En az iki farklı dünya olduğuna kuşku yok. Birinin basın dünyası ve kamuoyu öncelikle düşürülen Malezya uçağıyla ilgileniyor, diğerinin gündem başlığında ise Gazze var.
Düşen uçağı öne alan dünyada Gazze konusu, İsrail saldırısı olarak ele alınıyor ve çoğu yerde ikinci haber niteliğinde. Gazze’den genel olarak yıkılmış bina görüntüleri veriliyor, resimlerde insan yok. Ölen insanlar birer rakam niteliğinde. Üçüncü başlık ise, Montreal, Paris, Londra ya da başka ‘Batı’ başkentlerindeki İsrail protestoları oluyor. Hani sanki İsrail’in esas kusuru bu kentlerdeki halkı tahrik etmekmiş gibi.
Gazze’yi öncelikli gören kamuoylarında ise, düşürülen Malezya uçağı, Mart ayında kaybolan Malezya uçağı muamelesi görüyor. Aksilikler sürekli Malezya havayollarının başına geldiği için kanıksama mı oldu, bilinmez. Ancak Filistin’i öne çeken dünyada bu uçakla ilgili haber ve görüntülerde genel olarak enkazın yer aldığını, olası şüphelinin resminin yayınlandığını, yani insanlardan söz edilmediğini vurgulamak gerekiyor. Ölen insanlar sadece rakam niteliğinde.
Ölenler kim?
Dünyalardan birinde uçağı vuran füzenin nereden atıldığı, kimin emir verdiği tartışılıp duruyor. Bu arada yanlışlıkla mı vuruldu yoksa kasten mi düşürüldüğü konusu da Batı basınında yer alan temel konular. Ölen kişilerin öyküleri hüzünlü yayınlarda dönüp duruyor. Uçak enkazının yağmalanması, hiçbir önlem alınmadan pervasızca insanların ölüler arasında gezinmesi, cesetlerin günler sonra morglara götürülmesi gibi skandallar da sürekli haber yapılıyor. Uçağın kara kutusunun kime teslim edileceği tartışması da cabası.
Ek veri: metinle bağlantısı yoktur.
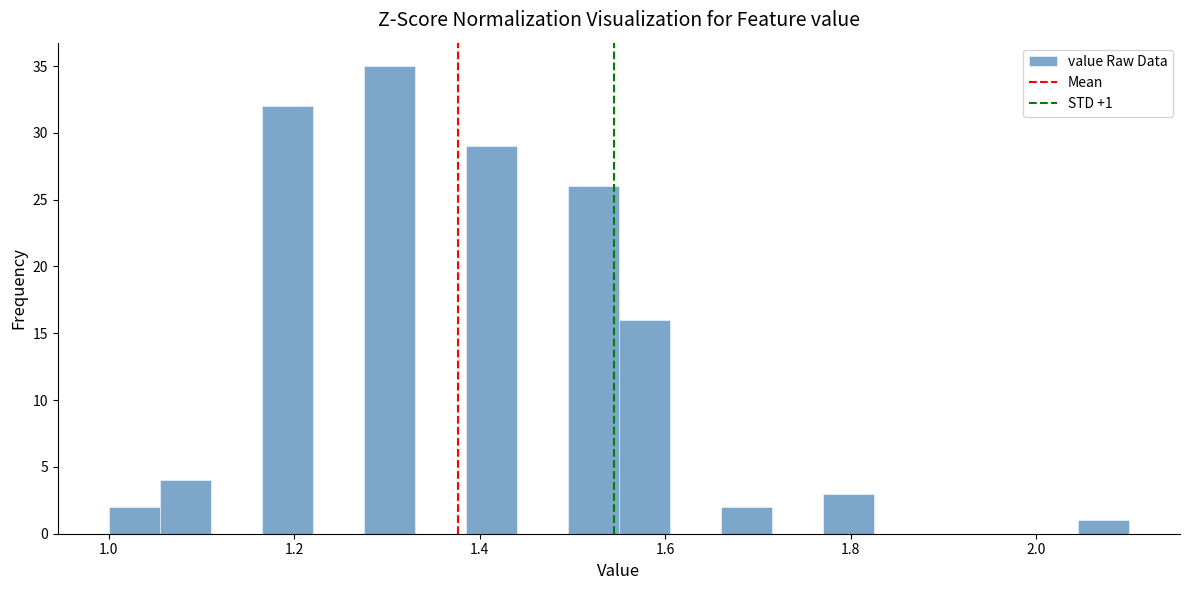

Around what value on the x-axis is the tallest bar? Give the approximate position of its centre, as read against the axis.

1.30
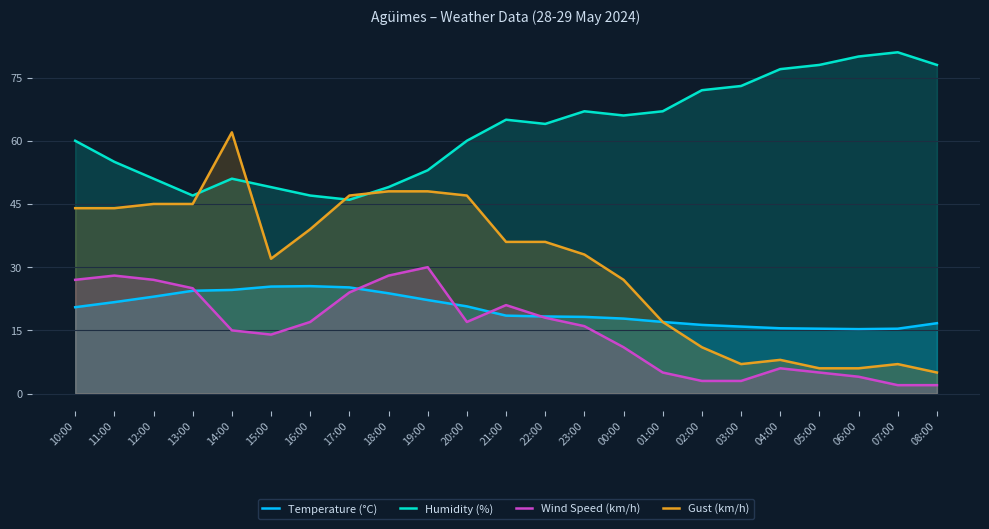

Reading left to right, what are all the values shown in this chart?

Temperature (°C): 20.5	21.7	23.0	24.4	24.6	25.4	25.5	25.2	23.8	22.2	20.7	18.5	18.3	18.2	17.8	17.0	16.3	15.9	15.5	15.4	15.3	15.4	16.7
Humidity (%): 60.0	55.0	51.0	47.0	51.0	49.0	47.0	46.0	49.0	53.0	60.0	65.0	64.0	67.0	66.0	67.0	72.0	73.0	77.0	78.0	80.0	81.0	78.0
Wind Speed (km/h): 27.0	28.0	27.0	25.0	15.0	14.0	17.0	24.0	28.0	30.0	17.0	21.0	18.0	16.0	11.0	5.0	3.0	3.0	6.0	5.0	4.0	2.0	2.0
Gust (km/h): 44.0	44.0	45.0	45.0	62.0	32.0	39.0	47.0	48.0	48.0	47.0	36.0	36.0	33.0	27.0	17.0	11.0	7.0	8.0	6.0	6.0	7.0	5.0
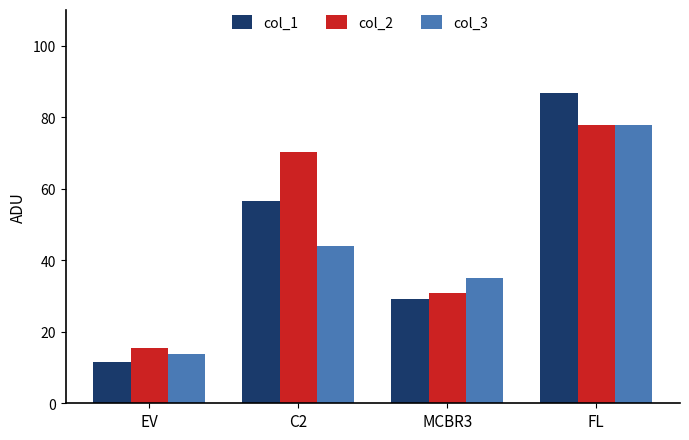

What is the label of the 4th bar from the left?

FL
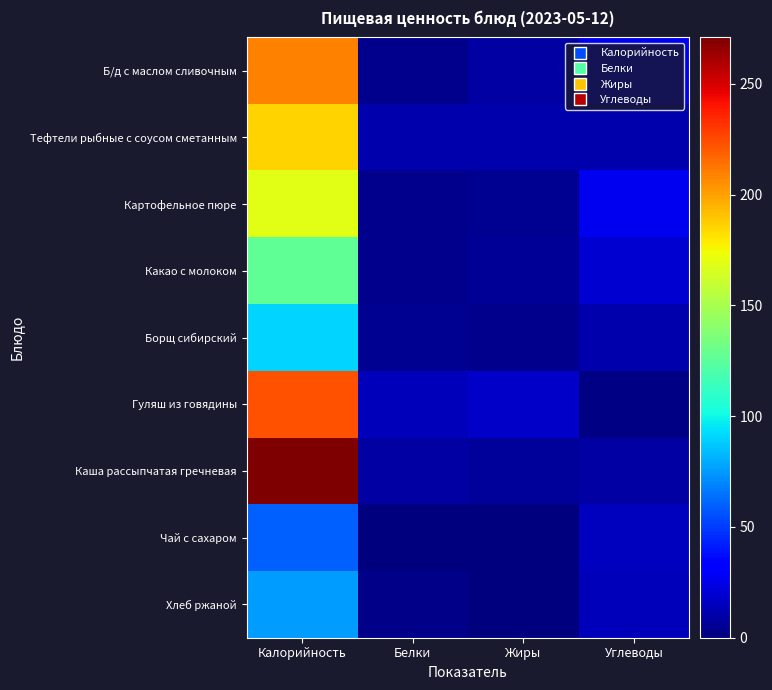

Reading left to right, list all the values displayed in this chart.

Б/д с маслом сливочным: 209.0	4.0	9.0	27.0
Тефтели рыбные с соусом сметанным: 186.0	11.0	11.0	11.0
Картофельное пюре: 169.0	4.0	5.1	26.5
Какао с молоком: 126.1	3.4	5.5	19.9
Борщ сибирский: 91.0	4.8	4.1	11.0
Гуляш из говядины: 223.0	14.0	17.0	2.0
Каша рассыпчатая гречневая: 271.0	9.0	7.0	9.0
Чай с сахаром: 59.9	0.0	0.0	15.0
Хлеб ржаной: 76.0	3.0	1.0	14.0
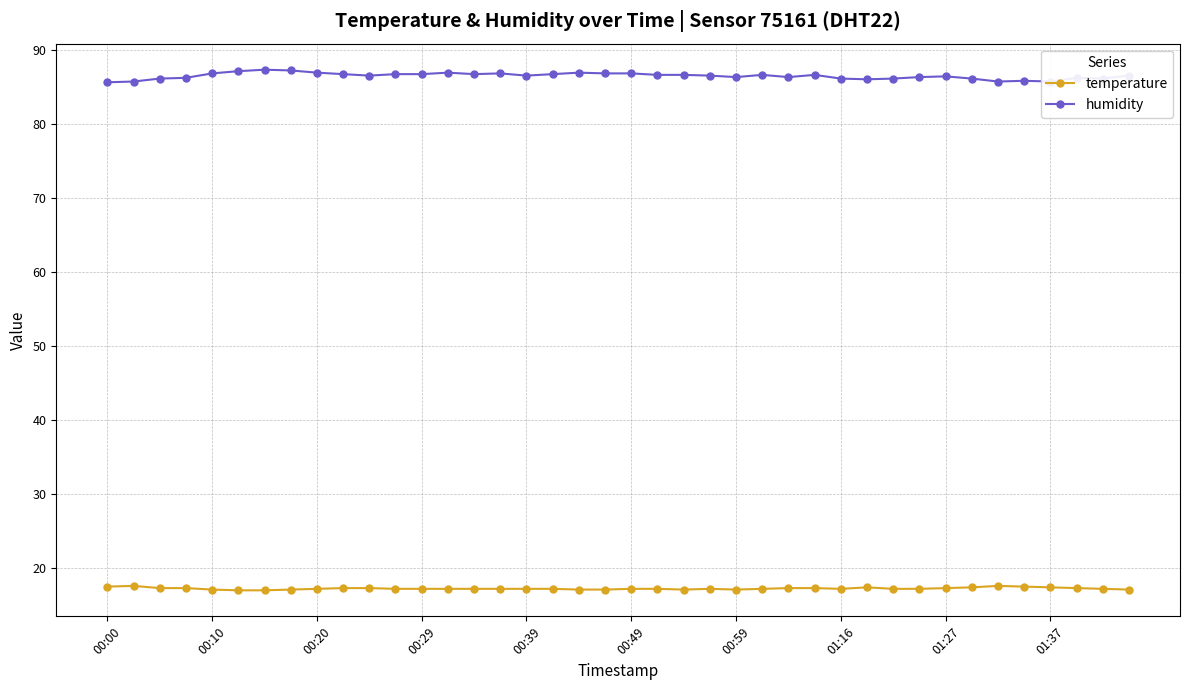

How many distinct data groups are displayed?

2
Düşen uçakta ölenlere üzülmemek mümkün değil ve üzülmek için de ölenlerin kimliklerini değil sadece masum insanlar olduklarını düşünmek yeterli.
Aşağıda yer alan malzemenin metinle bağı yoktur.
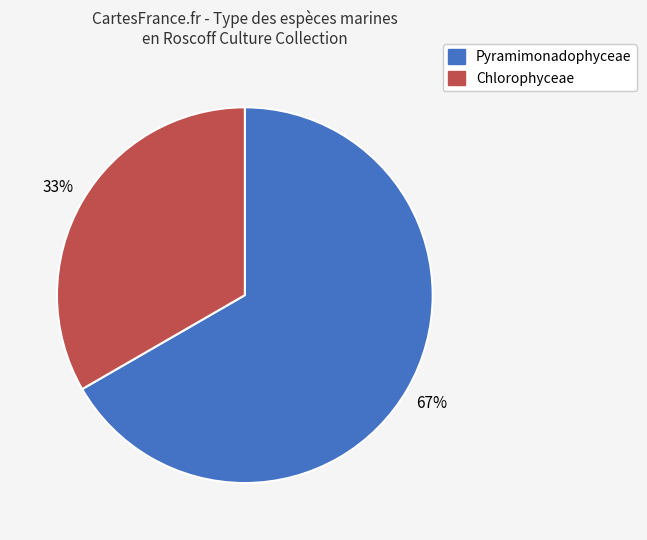

To the nearest percent, what is the average slice percentage?

50%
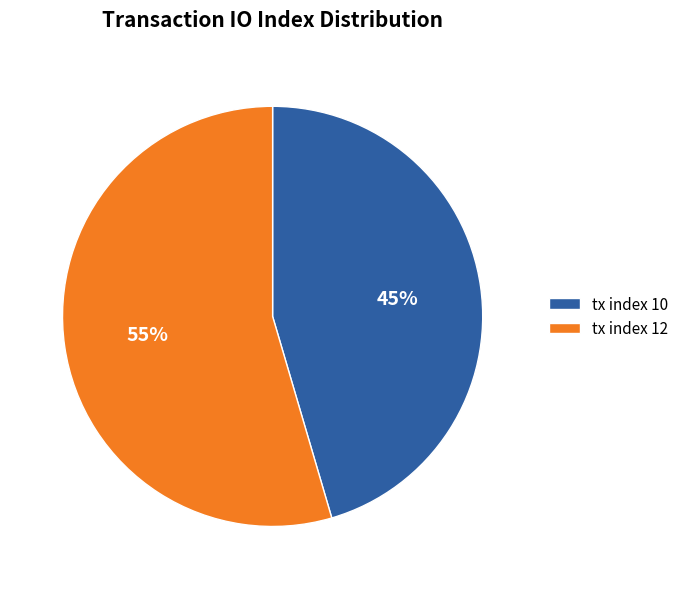

To the nearest percent, what percentage of the pie is tx index 10?

45%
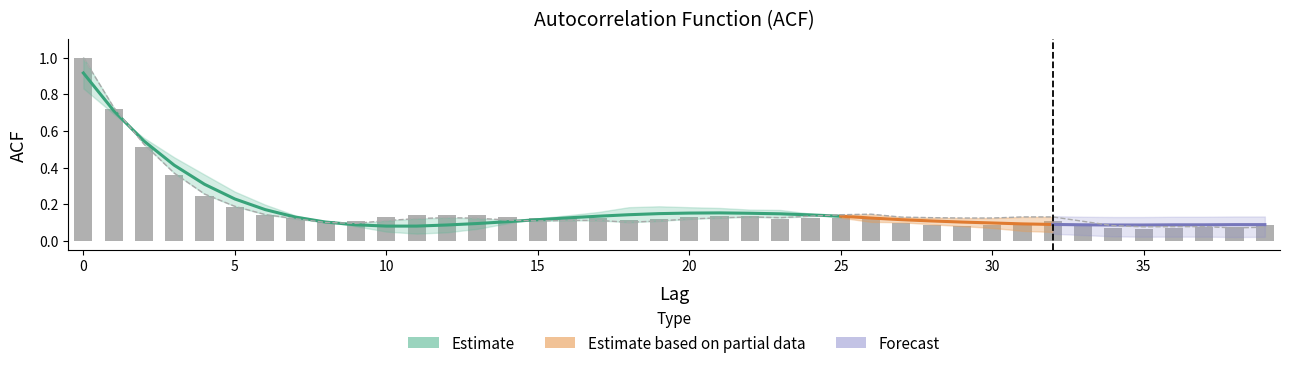

Reading left to right, transcribe all the data shown in this chart.

0=1.0	1=0.7	2=0.5	3=0.4	4=0.3	5=0.2	6=0.1	7=0.1	8=0.1	9=0.1	10=0.1	11=0.1	12=0.1	13=0.1	14=0.1	15=0.1	16=0.1	17=0.1	18=0.1	19=0.1	20=0.1	21=0.1	22=0.1	23=0.1	24=0.1	25=0.1	26=0.1	27=0.1	28=0.1	29=0.1	30=0.1	31=0.1	32=0.1	33=0.1	34=0.1	35=0.1	36=0.1	37=0.1	38=0.1	39=0.1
Ancak yapılan yayınlar yoluyla, ölenlerin kimlikleri öne çıkmış vaziyette. Yani Gazze’de ölenlerin tam tersine.
Filistin’de ölenlerin sadece bazılarının yaşları hakkında fikrimiz var, kim olduklarını ne yaptıklarını bilmiyoruz. Aslında bilmek de gerekmiyor, öldürülüyor olmaları üzülmek için yeterli. Ama Malezya uçağını öne çıkaran yayınlara bakıldığında, insan sanki o uçakta ölen canların daha değerli olduğu hissine kapılıyor.
Öldürenler kim?
Malezya uçağını öne çıkaran dünyada gözler Rusya’ya, Gazze’yi öne çıkaran dünyada gözler ABD’ye yöneliyor. Ukrayna’daki Rusya yanlılarının adeta çoktan ayrı bir devlet kurduklarını, Rusya’nın burayı cephaneye çevirdiğini, Ukrayna’nın da çaresiz kaldığını anlıyoruz. Öte yanda ise İsrail ne yaparsa yapsın, ne kadar silah kullanırsa kullansın hepsinin meşru müdafaa sayılmasını sağlayacağını bir kez daha idrak ediyoruz.
Ukrayna Rusya’sız, İsrail ABD’siz açıklanamaz, sonuç bu. Uçak üzerinden Rusya’ya, Gazze üzerinden ABD’ye baskı uygulamak için çok uygun bir konjonktür. Ancak, hem Ukrayna hem İsrail ‘Batı’ya bakıyor. Ukrayna çaresizliğini vurgulayarak, İsrail de radikalizmle mücadelesine destek isteyerek. İsrail’e ABD arka çıkmasa, Rusya; Ukrayna’yı Rusya sahiplenmese ABD hemen devreye girecek. Dolayısıyla İsrail ve Rusya yanlıları için ikinci bir seçenek var ve esas hamilerine bir tür şantaj yaptıkları ileri sürülebilir.
İki farklı dünya bu gelişmelerin bir sonucu gibi. Ancak ortada bir sorun var. Aynı anda hem Rusya hem de ABD bu gelişmelerden zarar görüyor. Ne Rusya yanlılarının ne de İsrail’in desteklenmesi, Rusya ile ABD’nin elini güçlendirmiyor. Aynı anda ikisinin birden zalimleri destekleyen durumuna düşürülmesi kimin işine gelir diye sormak gerekmez mi?